(Text for analysis)
▼
Submitted by derpderp3200 t3_zwd49c in MachineLearning

I don't remember where I've read about this, but it left a lasting impression on me as it feels intuitively true and impactful - in a manner, the learning on each datapoint pulls the network towards encoding that individual example, relying on stochastic emergence of shared features, which in turn relies on a dataset:model size ratio that prevents overfitting and a balanced dataset.

Has there been any research into counteracting this phenomenon, such as more purposeful extraction of features, clever batching schemas, synthetic datapoints or anything else such?

4

Comments

You must log in or register to comment.

magpiesonskates t1_j1u1oag wrote

This is only true if you use batch size of 1. Randomly sampled batches should average out the effect you speak of

10

eigenham t1_j1uhtn7 wrote

A similar phenomenon happens because of batching in general though. More generally, the distribution of the samples in each batch determines what the cost function "looks like" (as a function approximation) to the gradient calculation. That sample (and thus function approximation) can be biased towards a single sample or a subset of samples. I think OP's question is still an interesting one for the general case.

1

derpderp3200 OP t1_j1vmr20 wrote

Similar but not identical? What effect do you mean?

But yeah, the way I see it, the network isn't navigating a single gradient towards "a good classifier" optima, but rather down whatever gradient is left after the otherwise-destructive inference of gradients of individual training examples, as opposed to a more "purposeful" extraction of features.

Which happens to result in a gradual movement towards being a decent classifier, but it strictly relies on balanced, large, and well-crafted datasets to balance the "pull vectors" out to "zero" so the convergence effect dominates, as well as incredibly high training costs.

I don't know how it would look, but surely a more "cooperative" learning process would learn faster if not better.

1

Zondartul t1_j2cthgl wrote

Would using a bath size of "all your data at once" (so basically no batching) be ideal, if unfeasible?
▲
(Job item) Retype the part of the forum thread starting with "derpderp3200 OP t1_j1vmr20" and going on through "if not better.". The rows that come next have no connection to the forum thread.

(Given data)
▼
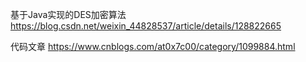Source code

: 基于Java实现的DES加密算法
https://blog.csdn.net/weixin_44828537/article/details/128822665

代码文章
https://www.cnblogs.com/at0x7c00/category/1099884.html
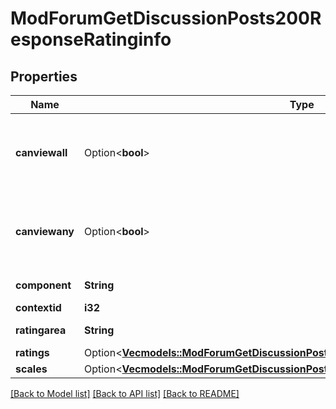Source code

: # ModForumGetDiscussionPosts200ResponseRatinginfo

## Properties

Name | Type | Description | Notes
------------ | ------------- | ------------- | -------------
**canviewall** | Option<**bool**> | Whether the user can view all the individual ratings. | [optional]
**canviewany** | Option<**bool**> | Whether the user can view aggregate of ratings of others. | [optional]
**component** | **String** | Context name. | 
**contextid** | **i32** | Context id. | 
**ratingarea** | **String** | Rating area name. | 
**ratings** | Option<[**Vec<models::ModForumGetDiscussionPosts200ResponseRatinginfoRatingsInner>**](mod_forum_get_discussion_posts_200_response_ratinginfo_ratings_inner.md)> |  | [optional]
**scales** | Option<[**Vec<models::ModForumGetDiscussionPosts200ResponseRatinginfoScalesInner>**](mod_forum_get_discussion_posts_200_response_ratinginfo_scales_inner.md)> |  | [optional]

[[Back to Model list]](../README.md#documentation-for-models) [[Back to API list]](../README.md#documentation-for-api-endpoints) [[Back to README]](../README.md)


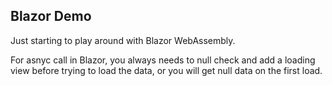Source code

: ## Blazor Demo

Just starting to play around with Blazor WebAssembly.

For asnyc call in Blazor, you always needs to null check and add a loading view before trying to load the data, or you will get null data on the first load.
▲
(Exercise solution)
derpderp3200 OP t1_j1vmr20 wrote

Similar but not identical? What effect do you mean?

But yeah, the way I see it, the network isn't navigating a single gradient towards "a good classifier" optima, but rather down whatever gradient is left after the otherwise-destructive inference of gradients of individual training examples, as opposed to a more "purposeful" extraction of features.

Which happens to result in a gradual movement towards being a decent classifier, but it strictly relies on balanced, large, and well-crafted datasets to balance the "pull vectors" out to "zero" so the convergence effect dominates, as well as incredibly high training costs.

I don't know how it would look, but surely a more "cooperative" learning process would learn faster if not better.